Вскоре приехал Клавдий, я забрался в карету и сел рядом с ним; следом за мной забрался и Силан. Клавдий пока не прислал приглашение на гонки колесниц, но это его появление говорило о том, что он обо мне не забыл.
– Куда мы едем? – не утерпев, спросил я.
– Отправим п-призраков на вечный п-покой.
– Но где?
– Д-доверься мне. Разве я не г-говорил, что это с-сюрприз?
Силан тем временем оглядывался по сторонам, и явно не из праздного интереса к окружающей обстановке.
– Моей с-супруги здесь нет, – сказал Клавдий.
– Я вижу, – отозвался Силан.
– Надеюсь, т-ты не разочарован.
– Нет, меня это не расстраивает, хотя я всегда рад ее компании.
Клавдий хмыкнул, и карета тронулась с места.
Спустя несколько часов пути карета начала подниматься по довольно крутому склону холма. Когда добрались до вершины, я увидел, что она замыкается в большой круг, а в центре его сверкает на солнце озеро.
Круглое озеро… отражает небо… спокойная, неподвижная вода… И на воде два огромных корабля, напоминающие силуэтом гигантских скатов-хвостоколов. Я схватился за подлокотники своего сиденья.
– Не бойся, сегодня они сгинут. – Клавдий мягко взял меня за руку.
И карета покатилась вниз.
Мы стояли на пристани, а перед нами плавали два монстра. Я снова увидел, но уже не при свете факелов, бронзовые головы кабанов и волков, которые указывали на место каждого гребца. Увидел и рубку из белого мрамора, которую в тот раз заливал лунный свет. Все, что преследовало меня в ночных кошмарах, теперь лишилось своей магической силы. Яркий солнечный свет изгнал, выжег дотла мистику луны.

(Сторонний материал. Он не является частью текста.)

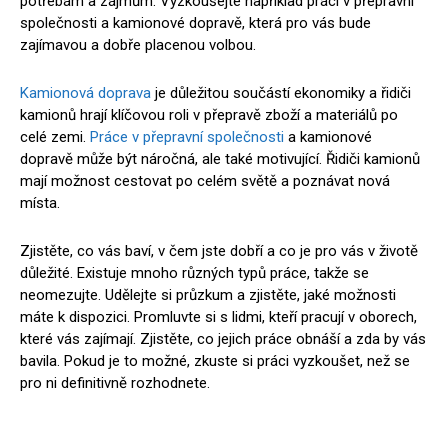
potřebám a zájmům. Vyzkoušejte například práci v přepravní
společnosti a kamionové dopravě, která pro vás bude
zajímavou a dobře placenou volbou.
Kamionová doprava
je důležitou součástí ekonomiky a řidiči
kamionů hrají klíčovou roli v přepravě zboží a materiálů po
celé zemi.
Práce v přepravní společnosti
a kamionové
dopravě může být náročná, ale také motivující. Řidiči kamionů
mají možnost cestovat po celém světě a poznávat nová
místa.
Zjistěte, co vás baví, v čem jste dobří a co je pro vás v životě
důležité. Existuje mnoho různých typů práce, takže se
neomezujte. Udělejte si průzkum a zjistěte, jaké možnosti
máte k dispozici. Promluvte si s lidmi, kteří pracují v oborech,
které vás zajímají. Zjistěte, co jejich práce obnáší a zda by vás
bavila. Pokud je to možné, zkuste si práci vyzkoušet, než se
pro ni definitivně rozhodnete.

Клавдий поднял руку и приказал работникам, которых собрали на пристани:
– Разорить и утопить! З-заберите все ценное, затем ув-ведите в центр озера и затопите. – Он наклонился ко мне и взял за руки. – Сенат хочет осудить Калигулу на «проклятие памяти»[4]. Он был с-сумасшедшим и жестоким, я не м-могу позволить кому-то п-публично обесчестить м-моего кровного родственника. Н-но я могу сделать это сам. Его исключат из официальных с-списков, его статуи снесут, имя сотрут с м-монументов. Все с-свидетельства его безумия, р-расточительства и жестокости будут уничтожены. С-сегодня лунное затмение, и Диана не оскорбится: она н-не увидит, что мы с-сделаем.
Мне пришлось напрячь слух, чтобы услышать его слова за громким стуком молотов и треском досок обреченных на смерть кораблей. Работники перебрасывали на берег бронзовые морды, на каждой было закреплено большое кольцо.

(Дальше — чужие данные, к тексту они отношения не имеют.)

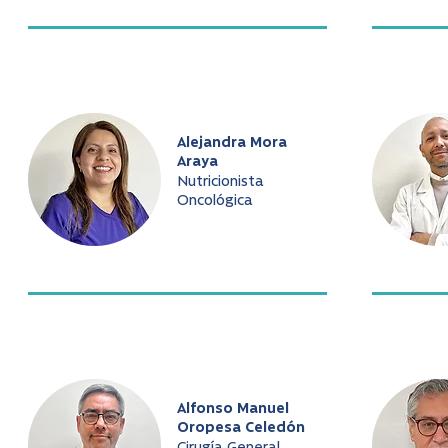
Alejandra Mora
Araya
Nutricionista
Oncológica
Alfonso Manuel
Oropesa Celedón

Клавдий поднял одну и, прищурившись, на нее посмотрел:
– М-мастерская работа. Х-хочешь такую?
– Нет! – Я даже отшатнулся. – Уничтожь их всех!
– Мы их переплавим.
Клавдий повертел голову кабана в руке, и клык зверя поцарапал ему палец.
На закате разоренные корабли с бульканьем ушли под воду посреди озера. Пузыри, рябь на воде, а потом – тишина.
– Все, м-маленький Луций, их больше нет, – сказал Клавдий, – и т-тебе больше не н-надо бояться воды.
Обратно мы ехали молча, но где-то на полпути нас встретила группа конных преторианцев.
– Он здесь, з-заберите его и п-препроводите в Рим. – Клавдий повернулся к Силану. – Ты под арестом п-по обвинению в заговоре п-против императора. Я ожидал, что ты н-нанесешь удар во время этой поездки, п-поэтому весь день за нами с-следовали мои телохранители. – И он кивнул преторианцам: – Уведите его.
– Я ничего не сделал! – взвизгнул Силан. – Ничего! Я твой верный подданный!
Но Клавдий только грустно на него посмотрел.
– Тогда я скажу! – выкрикнул Силан. – Спроси свою жену! Спроси Мессалину! Она не один месяц меня преследовала, пытаясь затащить в свою постель. Я отказался, и вот ее месть!
– Уведите его, – повторил Клавдий.
Преторианцы спешились, подошли к карете, выволокли Силана и заставили его сесть верхом на лошадь.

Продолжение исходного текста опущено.